Wachovia Chief on the Hot Seat

11/09/07 - 01:59 PM EST

Laurie Kulikowski

Wachovia(WB Quote) chief executive Ken Thompson may be the next CEO brought down by Wall Street's mortgage binge.

So says analyst Dick Bove of Punk Ziegel & Co. Bove, who rates the stock market perform, says Thompson was among the most aggressive executives in pushing his bank to take on more risk as it delved deeper into the world of nontraditional mortgages.

Wachovia didn't comment, but Bove's remarks come on the heels of a regulatory filing in which the Charlotte, N.C., bank said it plans to take a $1.1 billion writedown on collateralized debt obligations that are backed by subprime residential mortgage-backed securities.

In taking big losses, Wachovia follows in the footsteps of Citigroup(C Quote), Merrill Lynch(MER Quote) and Morgan Stanley(MS Quote), each of which took multibillion-dollar bad debt writedowns in recent weeks.

The big-dollar bungling has already cost Merrill Lynch's Stanley O'Neal and Citigroup's Charles Prince their CEO posts. Bove says Thompson is vulnerable because Wachovia, like Merrill and Morgan Stanley, moved aggressively into riskier mortgages in the last stages of the recent housing boom.

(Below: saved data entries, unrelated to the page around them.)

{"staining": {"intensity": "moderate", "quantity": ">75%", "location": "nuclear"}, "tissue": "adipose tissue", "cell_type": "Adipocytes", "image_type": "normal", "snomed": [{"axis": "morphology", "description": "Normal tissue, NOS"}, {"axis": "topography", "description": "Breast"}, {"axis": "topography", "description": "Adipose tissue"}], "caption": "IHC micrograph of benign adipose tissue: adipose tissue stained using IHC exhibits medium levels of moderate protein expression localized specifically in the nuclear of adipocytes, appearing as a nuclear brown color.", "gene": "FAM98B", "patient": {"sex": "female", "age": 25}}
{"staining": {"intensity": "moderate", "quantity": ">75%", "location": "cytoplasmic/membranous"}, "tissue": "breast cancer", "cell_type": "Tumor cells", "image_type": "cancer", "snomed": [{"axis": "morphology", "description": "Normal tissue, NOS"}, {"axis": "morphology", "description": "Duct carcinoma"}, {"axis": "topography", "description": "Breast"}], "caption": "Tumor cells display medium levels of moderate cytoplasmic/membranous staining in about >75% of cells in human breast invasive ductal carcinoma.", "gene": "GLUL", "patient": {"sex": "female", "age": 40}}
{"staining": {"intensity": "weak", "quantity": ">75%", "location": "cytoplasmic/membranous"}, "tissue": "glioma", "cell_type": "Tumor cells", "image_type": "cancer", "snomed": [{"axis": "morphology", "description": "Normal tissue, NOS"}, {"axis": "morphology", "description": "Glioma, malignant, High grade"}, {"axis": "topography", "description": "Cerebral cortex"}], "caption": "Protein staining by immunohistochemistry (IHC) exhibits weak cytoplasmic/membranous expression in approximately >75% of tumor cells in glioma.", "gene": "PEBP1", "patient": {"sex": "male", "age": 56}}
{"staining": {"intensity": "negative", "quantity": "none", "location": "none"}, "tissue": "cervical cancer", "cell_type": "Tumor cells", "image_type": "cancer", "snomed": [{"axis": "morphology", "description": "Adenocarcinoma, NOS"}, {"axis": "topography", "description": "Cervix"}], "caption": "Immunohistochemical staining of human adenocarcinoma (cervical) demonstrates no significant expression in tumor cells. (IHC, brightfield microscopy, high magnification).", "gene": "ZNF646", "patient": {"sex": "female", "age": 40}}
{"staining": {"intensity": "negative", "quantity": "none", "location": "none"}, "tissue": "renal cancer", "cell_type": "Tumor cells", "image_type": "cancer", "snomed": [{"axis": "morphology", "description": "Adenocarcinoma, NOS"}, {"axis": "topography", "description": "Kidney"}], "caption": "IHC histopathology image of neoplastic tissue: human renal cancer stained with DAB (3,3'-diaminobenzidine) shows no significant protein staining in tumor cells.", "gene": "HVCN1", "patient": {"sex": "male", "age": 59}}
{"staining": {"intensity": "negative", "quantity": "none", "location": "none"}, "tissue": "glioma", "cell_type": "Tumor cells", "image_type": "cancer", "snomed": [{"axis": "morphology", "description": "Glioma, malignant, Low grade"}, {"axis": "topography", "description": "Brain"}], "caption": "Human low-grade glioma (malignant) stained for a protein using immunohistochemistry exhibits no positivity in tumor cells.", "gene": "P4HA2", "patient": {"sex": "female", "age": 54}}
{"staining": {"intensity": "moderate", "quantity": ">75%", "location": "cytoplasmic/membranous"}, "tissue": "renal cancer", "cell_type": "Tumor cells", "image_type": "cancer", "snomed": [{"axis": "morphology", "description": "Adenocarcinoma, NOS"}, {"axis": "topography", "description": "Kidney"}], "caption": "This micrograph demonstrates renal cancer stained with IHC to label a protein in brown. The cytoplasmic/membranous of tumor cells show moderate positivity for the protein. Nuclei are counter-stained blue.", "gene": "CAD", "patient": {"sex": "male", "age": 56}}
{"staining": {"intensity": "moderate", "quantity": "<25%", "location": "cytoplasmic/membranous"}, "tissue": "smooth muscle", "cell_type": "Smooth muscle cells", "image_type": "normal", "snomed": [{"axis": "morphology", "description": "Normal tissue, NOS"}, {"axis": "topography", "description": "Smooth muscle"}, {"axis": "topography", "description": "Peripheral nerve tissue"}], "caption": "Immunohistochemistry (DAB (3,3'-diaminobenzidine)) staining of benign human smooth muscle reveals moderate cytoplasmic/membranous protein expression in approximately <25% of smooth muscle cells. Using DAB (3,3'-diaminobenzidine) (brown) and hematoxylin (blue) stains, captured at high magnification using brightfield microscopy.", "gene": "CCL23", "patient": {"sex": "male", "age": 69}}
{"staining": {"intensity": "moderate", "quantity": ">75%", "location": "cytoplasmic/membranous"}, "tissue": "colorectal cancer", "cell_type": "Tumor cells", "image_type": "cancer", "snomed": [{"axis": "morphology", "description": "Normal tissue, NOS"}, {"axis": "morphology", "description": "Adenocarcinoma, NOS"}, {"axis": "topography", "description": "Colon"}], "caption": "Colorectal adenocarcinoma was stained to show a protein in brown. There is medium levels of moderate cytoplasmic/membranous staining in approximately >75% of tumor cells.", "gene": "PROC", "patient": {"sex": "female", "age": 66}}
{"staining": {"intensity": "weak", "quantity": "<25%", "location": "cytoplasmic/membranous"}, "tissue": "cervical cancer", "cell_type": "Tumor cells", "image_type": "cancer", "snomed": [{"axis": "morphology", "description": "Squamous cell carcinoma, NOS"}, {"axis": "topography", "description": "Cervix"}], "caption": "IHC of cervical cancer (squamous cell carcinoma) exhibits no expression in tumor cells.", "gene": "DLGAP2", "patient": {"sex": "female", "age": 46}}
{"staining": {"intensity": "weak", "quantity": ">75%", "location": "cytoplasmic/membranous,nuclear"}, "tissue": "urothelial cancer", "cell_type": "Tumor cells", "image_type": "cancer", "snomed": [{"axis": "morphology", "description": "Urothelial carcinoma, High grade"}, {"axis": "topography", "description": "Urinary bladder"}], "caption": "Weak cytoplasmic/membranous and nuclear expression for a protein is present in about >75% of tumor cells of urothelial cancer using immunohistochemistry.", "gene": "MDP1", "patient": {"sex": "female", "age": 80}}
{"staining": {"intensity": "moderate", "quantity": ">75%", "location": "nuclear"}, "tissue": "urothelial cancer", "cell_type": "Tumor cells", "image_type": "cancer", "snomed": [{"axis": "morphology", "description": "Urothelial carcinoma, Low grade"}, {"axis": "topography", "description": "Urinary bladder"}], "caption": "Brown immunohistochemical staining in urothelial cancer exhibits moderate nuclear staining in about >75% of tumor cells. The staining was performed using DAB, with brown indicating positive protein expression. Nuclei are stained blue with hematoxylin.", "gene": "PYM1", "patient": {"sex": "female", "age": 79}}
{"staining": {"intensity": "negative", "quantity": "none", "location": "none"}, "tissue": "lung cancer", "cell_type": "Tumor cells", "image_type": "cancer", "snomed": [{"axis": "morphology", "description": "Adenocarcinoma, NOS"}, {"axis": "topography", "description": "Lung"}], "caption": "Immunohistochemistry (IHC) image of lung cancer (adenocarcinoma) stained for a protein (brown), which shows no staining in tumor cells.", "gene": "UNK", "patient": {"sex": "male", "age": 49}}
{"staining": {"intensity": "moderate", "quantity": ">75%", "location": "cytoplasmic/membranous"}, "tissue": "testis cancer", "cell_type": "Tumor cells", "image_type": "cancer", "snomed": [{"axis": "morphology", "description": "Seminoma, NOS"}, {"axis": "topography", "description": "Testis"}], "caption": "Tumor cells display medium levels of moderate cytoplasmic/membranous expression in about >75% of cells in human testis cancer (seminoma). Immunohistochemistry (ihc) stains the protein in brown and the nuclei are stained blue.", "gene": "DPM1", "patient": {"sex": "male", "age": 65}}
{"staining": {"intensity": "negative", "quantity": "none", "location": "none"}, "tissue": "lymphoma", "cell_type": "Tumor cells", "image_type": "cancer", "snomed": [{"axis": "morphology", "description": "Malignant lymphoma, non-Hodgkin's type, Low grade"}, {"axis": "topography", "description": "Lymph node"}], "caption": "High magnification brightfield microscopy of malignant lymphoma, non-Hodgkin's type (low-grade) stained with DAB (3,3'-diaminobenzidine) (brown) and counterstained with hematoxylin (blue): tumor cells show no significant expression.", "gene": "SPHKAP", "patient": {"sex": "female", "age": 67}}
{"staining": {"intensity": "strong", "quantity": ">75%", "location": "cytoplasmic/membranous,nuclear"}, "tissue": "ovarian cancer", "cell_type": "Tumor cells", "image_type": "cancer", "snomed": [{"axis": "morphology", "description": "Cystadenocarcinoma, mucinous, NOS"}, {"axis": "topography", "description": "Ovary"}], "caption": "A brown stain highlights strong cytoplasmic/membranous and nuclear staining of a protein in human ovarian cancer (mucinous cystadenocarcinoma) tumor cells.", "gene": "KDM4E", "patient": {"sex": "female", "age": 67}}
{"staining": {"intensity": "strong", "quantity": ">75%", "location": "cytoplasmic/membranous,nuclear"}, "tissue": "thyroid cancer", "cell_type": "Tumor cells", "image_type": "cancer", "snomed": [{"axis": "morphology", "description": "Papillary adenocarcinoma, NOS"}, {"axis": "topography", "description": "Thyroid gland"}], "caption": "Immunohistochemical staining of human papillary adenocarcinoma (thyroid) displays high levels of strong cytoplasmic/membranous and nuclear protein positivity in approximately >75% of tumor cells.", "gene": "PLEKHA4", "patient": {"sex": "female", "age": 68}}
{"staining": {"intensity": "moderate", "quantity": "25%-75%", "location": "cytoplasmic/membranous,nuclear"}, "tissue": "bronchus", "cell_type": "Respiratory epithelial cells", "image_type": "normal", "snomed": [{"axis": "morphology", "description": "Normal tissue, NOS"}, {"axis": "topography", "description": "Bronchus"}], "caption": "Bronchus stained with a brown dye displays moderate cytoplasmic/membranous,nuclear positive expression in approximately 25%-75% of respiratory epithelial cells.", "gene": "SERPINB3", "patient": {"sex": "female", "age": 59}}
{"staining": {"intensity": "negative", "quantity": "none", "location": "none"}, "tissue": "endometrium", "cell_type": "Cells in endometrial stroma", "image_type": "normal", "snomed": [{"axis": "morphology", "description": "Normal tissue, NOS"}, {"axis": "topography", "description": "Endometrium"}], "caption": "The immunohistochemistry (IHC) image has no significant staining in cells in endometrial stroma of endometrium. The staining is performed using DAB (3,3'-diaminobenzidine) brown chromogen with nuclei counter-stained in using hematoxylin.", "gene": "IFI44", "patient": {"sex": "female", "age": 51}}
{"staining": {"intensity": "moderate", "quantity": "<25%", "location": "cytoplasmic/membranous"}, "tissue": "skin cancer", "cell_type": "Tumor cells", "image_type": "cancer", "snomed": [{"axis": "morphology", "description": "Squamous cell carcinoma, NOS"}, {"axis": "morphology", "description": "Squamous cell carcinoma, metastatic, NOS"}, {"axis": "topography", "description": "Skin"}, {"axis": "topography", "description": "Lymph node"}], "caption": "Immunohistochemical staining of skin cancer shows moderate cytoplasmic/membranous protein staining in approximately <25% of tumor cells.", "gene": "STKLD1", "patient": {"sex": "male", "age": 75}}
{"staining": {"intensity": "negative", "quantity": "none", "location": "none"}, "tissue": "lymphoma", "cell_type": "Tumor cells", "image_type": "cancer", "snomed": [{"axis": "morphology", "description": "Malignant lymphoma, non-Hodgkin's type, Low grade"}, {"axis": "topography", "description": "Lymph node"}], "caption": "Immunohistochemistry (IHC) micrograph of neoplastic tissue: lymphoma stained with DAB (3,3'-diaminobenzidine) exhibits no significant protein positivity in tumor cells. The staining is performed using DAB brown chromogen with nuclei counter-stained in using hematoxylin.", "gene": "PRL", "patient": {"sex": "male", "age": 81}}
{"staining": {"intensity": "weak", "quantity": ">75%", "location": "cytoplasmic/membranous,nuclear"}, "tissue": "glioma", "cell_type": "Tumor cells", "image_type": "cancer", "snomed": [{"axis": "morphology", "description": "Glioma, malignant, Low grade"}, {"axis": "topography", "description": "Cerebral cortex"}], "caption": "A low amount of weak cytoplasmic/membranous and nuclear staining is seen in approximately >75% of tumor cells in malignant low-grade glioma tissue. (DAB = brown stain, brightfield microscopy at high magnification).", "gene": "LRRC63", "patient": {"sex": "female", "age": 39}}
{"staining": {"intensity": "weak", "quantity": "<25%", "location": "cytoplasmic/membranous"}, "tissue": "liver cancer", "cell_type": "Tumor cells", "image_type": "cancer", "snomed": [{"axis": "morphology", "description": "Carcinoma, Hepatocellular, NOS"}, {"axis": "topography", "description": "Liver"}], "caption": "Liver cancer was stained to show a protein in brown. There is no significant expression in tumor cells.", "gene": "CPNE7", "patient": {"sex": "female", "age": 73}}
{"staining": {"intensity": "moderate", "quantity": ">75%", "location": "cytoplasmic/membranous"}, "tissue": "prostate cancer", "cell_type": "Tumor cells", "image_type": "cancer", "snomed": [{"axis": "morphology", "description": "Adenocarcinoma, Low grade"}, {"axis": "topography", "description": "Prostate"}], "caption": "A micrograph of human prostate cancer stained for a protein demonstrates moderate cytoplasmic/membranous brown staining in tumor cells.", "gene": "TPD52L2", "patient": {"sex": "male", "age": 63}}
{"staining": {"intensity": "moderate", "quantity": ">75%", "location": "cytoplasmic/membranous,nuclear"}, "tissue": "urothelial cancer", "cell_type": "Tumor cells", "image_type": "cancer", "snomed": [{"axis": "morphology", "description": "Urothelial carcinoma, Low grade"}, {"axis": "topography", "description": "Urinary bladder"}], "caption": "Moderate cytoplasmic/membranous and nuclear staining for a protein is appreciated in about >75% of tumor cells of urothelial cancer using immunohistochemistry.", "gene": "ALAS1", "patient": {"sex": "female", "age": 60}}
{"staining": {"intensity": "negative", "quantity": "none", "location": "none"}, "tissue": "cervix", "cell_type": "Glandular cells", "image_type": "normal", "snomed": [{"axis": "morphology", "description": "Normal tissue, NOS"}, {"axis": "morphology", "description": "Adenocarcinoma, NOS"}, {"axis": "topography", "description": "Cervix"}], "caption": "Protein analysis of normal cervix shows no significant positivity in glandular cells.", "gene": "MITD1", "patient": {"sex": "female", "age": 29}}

He points out that Wachovia bought residential mortgage lender Golden West in late 2006 -- a deal that Deutsche Bank analyst Mike Mayo warned came at "the wrong time of the cycle." The housing market peaked in 2005, by most economists' estimates, and has since gone into a free fall that the Federal Reserve believes will continue at least well into 2008.